[Items from a dataset]
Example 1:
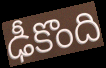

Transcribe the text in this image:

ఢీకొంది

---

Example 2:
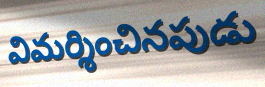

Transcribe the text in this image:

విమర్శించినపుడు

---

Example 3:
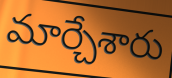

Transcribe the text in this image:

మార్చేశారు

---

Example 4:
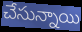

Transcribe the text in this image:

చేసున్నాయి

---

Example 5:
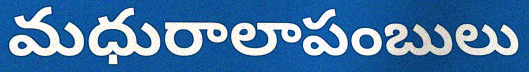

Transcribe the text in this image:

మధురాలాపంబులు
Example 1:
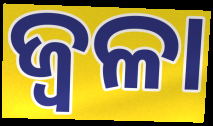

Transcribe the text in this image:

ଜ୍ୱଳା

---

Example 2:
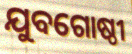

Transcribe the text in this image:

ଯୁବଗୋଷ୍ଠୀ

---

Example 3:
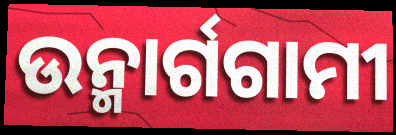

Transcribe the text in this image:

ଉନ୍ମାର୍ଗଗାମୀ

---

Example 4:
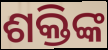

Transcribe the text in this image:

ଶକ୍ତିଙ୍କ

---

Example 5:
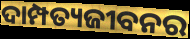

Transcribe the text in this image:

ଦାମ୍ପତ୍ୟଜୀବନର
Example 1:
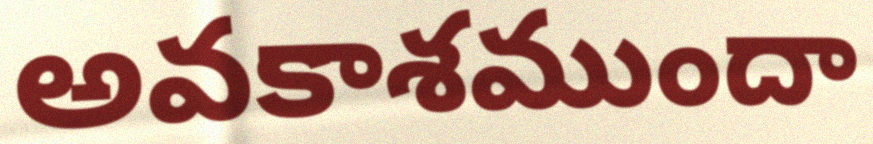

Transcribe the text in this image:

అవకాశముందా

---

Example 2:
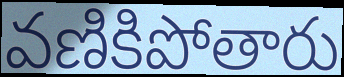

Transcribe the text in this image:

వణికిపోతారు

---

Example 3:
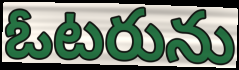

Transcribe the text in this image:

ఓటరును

What the exercise asks → A word-for-word copy of all the records above is required, with the pictures left out.

Exercise result →
Example 1:

Transcribe the text in this image:

ఢీకొంది

---

Example 2:

Transcribe the text in this image:

విమర్శించినపుడు

---

Example 3:

Transcribe the text in this image:

మార్చేశారు

---

Example 4:

Transcribe the text in this image:

చేసున్నాయి

---

Example 5:

Transcribe the text in this image:

మధురాలాపంబులు
Example 1:

Transcribe the text in this image:

ଜ୍ୱଳା

---

Example 2:

Transcribe the text in this image:

ଯୁବଗୋଷ୍ଠୀ

---

Example 3:

Transcribe the text in this image:

ଉନ୍ମାର୍ଗଗାମୀ

---

Example 4:

Transcribe the text in this image:

ଶକ୍ତିଙ୍କ

---

Example 5:

Transcribe the text in this image:

ଦାମ୍ପତ୍ୟଜୀବନର
Example 1:

Transcribe the text in this image:

అవకాశముందా

---

Example 2:

Transcribe the text in this image:

వణికిపోతారు

---

Example 3:

Transcribe the text in this image:

ఓటరును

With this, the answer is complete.